CU_ENABLE_CDP=1 bash scripts/display.sh restart
pip install "hermes-computer-use[dom]" # adds websocket-client
# Run the MCP with CU_ENABLE_CDP=1 in its env too (hermes config etc.)See docs/ARCHITECTURE.md#dom-fast-path for when to use which.
Try any of the prompts in examples/demo_prompts.md.
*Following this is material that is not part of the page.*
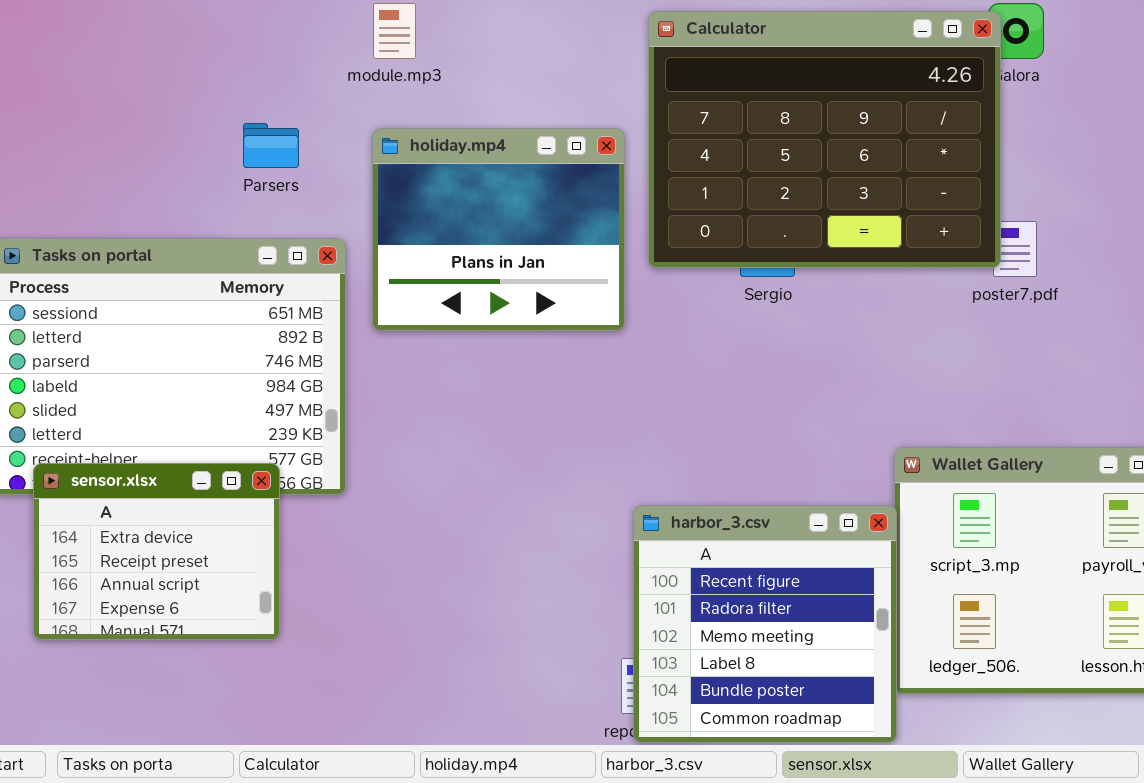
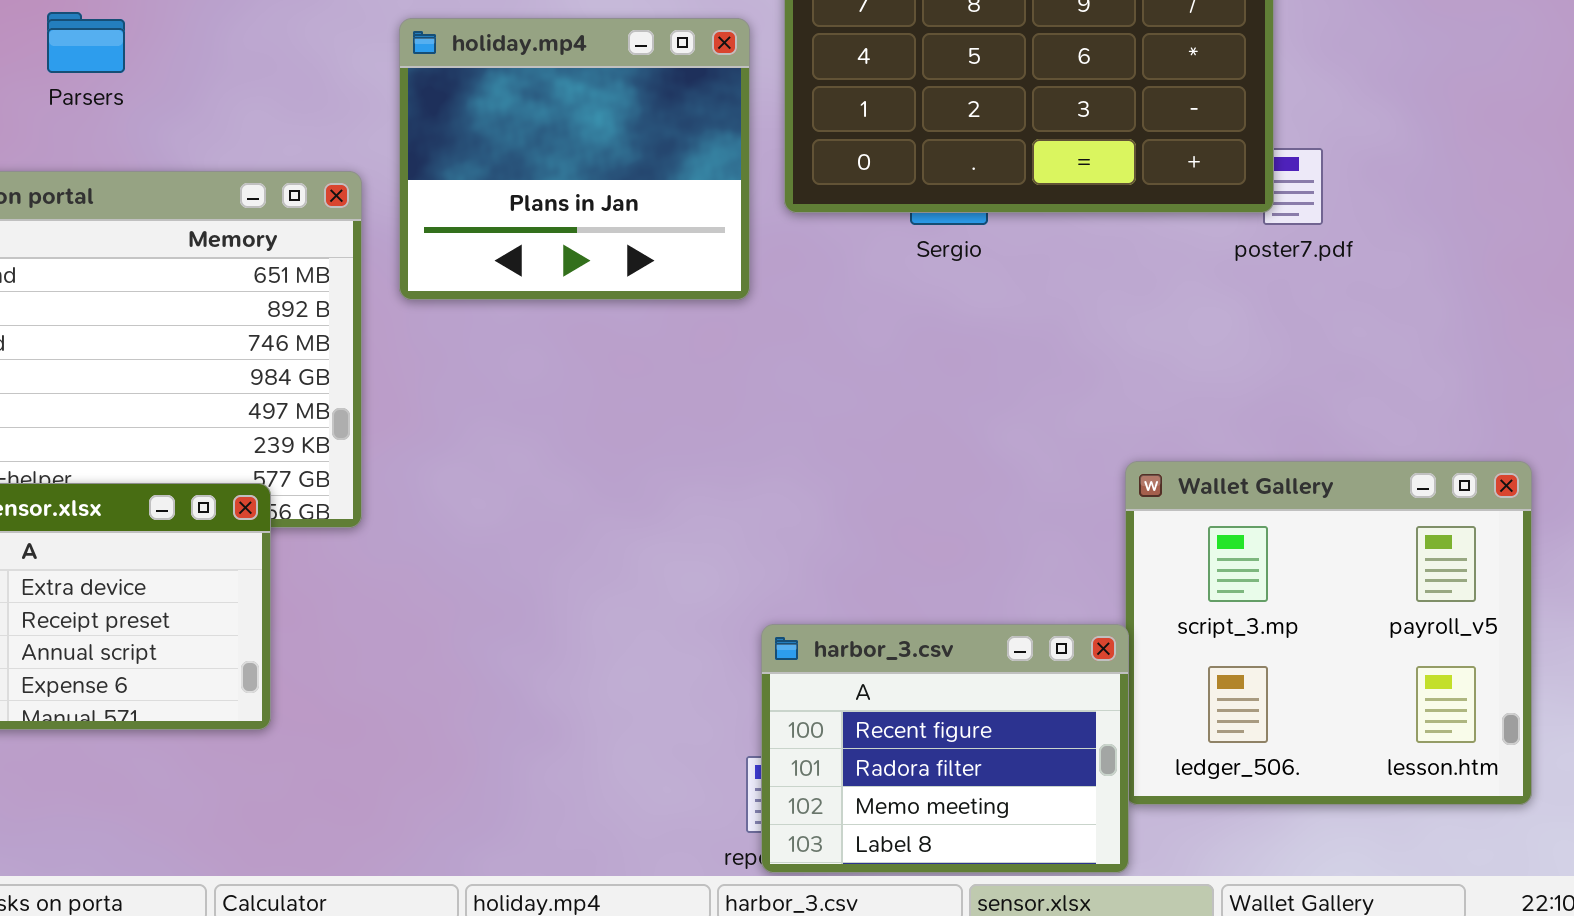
Parsers: [243,123,299,168] -> [47,12,125,73], moved
harbor_3.csv: [633,505,897,743] -> [761,624,1129,873], resized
The simplest and most illustrative:
"Use computer_use to open Google, search for
snp500, and tell me the current S&P 500 index price from the page."
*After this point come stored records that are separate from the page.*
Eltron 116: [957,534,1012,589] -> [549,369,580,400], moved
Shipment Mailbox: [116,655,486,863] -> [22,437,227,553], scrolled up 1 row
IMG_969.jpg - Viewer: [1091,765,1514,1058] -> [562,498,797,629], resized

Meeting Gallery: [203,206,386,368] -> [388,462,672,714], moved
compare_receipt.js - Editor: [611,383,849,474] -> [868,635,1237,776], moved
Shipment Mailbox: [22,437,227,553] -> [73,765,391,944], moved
Open http://localhost:6080/vnc.html in a browser while the agent runs — watching the cursor arc through the search bar is surprisingly compelling.
| Var | Default | Meaning |
|---|---|---|
CU_DISPLAY |
99 |
X display number |
CU_WIDTH / CU_HEIGHT |
1440 / 900 |
Virtual screen size |
CU_VNC_PORT |
5900 |
x11vnc listen port |
CU_STATE_DIR |
/tmp/hermes-computer-use |
Logs, PID files |
CU_PROFILE_DIR |
$CU_STATE_DIR/chrome-profile |
Persistent Chrome profile |
CU_START_URL |
about:blank |
First URL Chrome opens |
CU_INPUT |
xdotool |
Set to ydotool for /dev/uinput input |
CU_KEY_DELAY_MS |
25 |
Inter-keystroke delay |
CU_MOVE_STEPS |
18 |
Cursor interpolation steps |
- WSL_SETUP.md — Windows-side setup, systemd, linger
- ARCHITECTURE.md — internals + design rationale
- CAPTCHA.md — what passive / behavioural / visual challenges this approach can and cannot handle
- TROUBLESHOOTING.md — common failure modes with fixes
- FAQ.md — Playwright comparison, anti-bot honesty, parallel runs, profile safety
- SECURITY.md — threat model and hardening checklist
This is an LLM with hands. Read SECURITY.md. Baseline:
- Run in an isolated WSL distro, not your daily driver.
- Strip
run_shellif the agent doesn't need shell access. - Don't persist real credentials in
CU_PROFILE_DIR.
See CONTRIBUTING.md. The guiding thesis is "emit no abnormal signals by default" > "emit clever evasions" — but additive hybrid paths (e.g. opt-in DOM / CDP fast-clicks that users turn on per-site) are welcome when they do not flip the default posture.
MIT. See LICENSE.
- anthropic-quickstarts/computer-use-demo — the reference loop.
- x11vnc + noVNC — observer pipeline.
- Model Context Protocol — the interface.